200 échanges coréens au risque de BAN!

Corée du Sud c’est l’un des pays les plus avancés en ce qui concerne la pénétration, y compris commerciale, de crypto-monnaies est blockchain. Un pays où les réseaux aiment Terre / Lune et cela continue cependant à rester à la limite, à cause de position par le gouvernement et les entités apparentées pas exactement amicaux.

Dans une longue série d’attaques contre le monde des crypto-monnaies, Eun Seong-soo, qui préside le FSC, qui est l’homologue du CONSOB en Corée du Sud, il a menacé de fermer les plus de 200 personnes échange opérant dans le pays.

Et pas seulement ça, parce que les promesses – ou peut-être qu’il vaudrait mieux en parler des menaces – ne s’est pas arrêté là, dans une conférence de presse qui a secoué le passionnés de crypto de tout le monde.

Qu’a dit Eun Seong-soo?
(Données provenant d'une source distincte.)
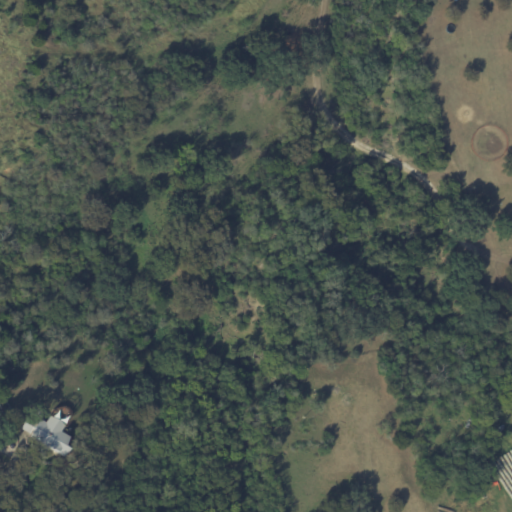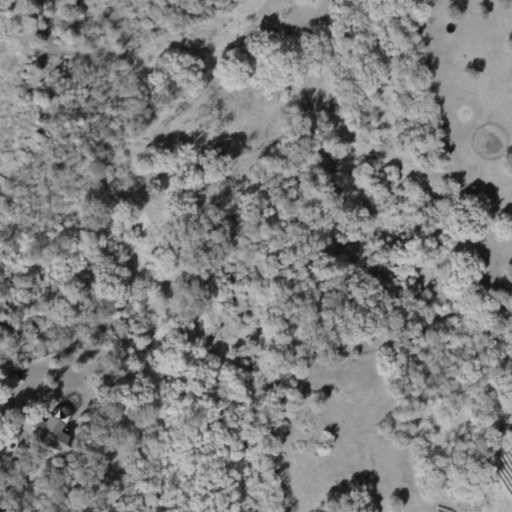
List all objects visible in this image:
building: (41, 434)
road: (13, 463)
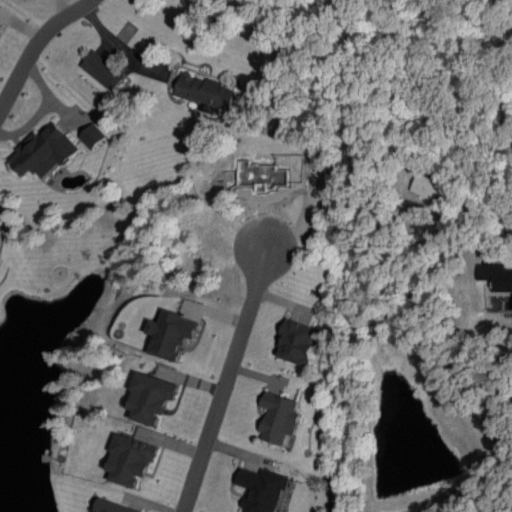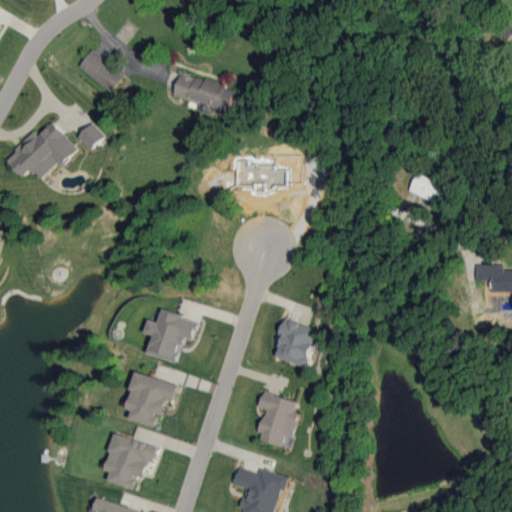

Et pourquoi cette attaque contre le monde des crypto-monnaies?

Le dirigeant du FSC est particulièrement agacé par le refus – peut-être momentané – des plus de 200 bourses opérant dans le pays de procéder à l’enregistrement, comme l’exige une nouvelle loi en vigueur en Corée à partir du 25 mars dernier. A ce jour, bien qu’il y ait de gros échanges dans le pays, personne n’a même entamé les procédures, agaçant apparemment le gouverneur.

La limite maximale, également selon la loi, est fixée pour septembre: après cette date, le père maître de la régulation du marché en Corée du Sud a confirmé qu’il procéderait avec fermetures forcées. Des échanges sont également requis, en vertu de la loi sur les pièces spéciales, des tâches beaucoup plus lourdes en termes de KYC, ce sont les procédures que l’échange doit suivre afin d’identifier de manière unique ses clients.

Et ce n’est pas tout, car le gouverneur a également fait monter les enchères sur qui investit dans les crypto-monnaies, tonnerre:

«Les marchés traditionnels (comme le marché boursier) protègent l’investisseur, contrairement au marché de la crypto-monnaie. C’est comme acheter et vendre des tableaux. « 

On ne sait pas à quoi Eun Seong-soo se réfère quand il parle de protection. Nous ne savons pas qu’il existe des mécanismes de protection pour ceux qui devraient acheter aujourd’hui les titres d’une entreprise qui fera faillite demain. Tout comme nous ne comprenons pas qu’il n’est pas possible de perdre un pourcentage de capital à deux chiffres avec des actions, même au cours de la même journée de négociation.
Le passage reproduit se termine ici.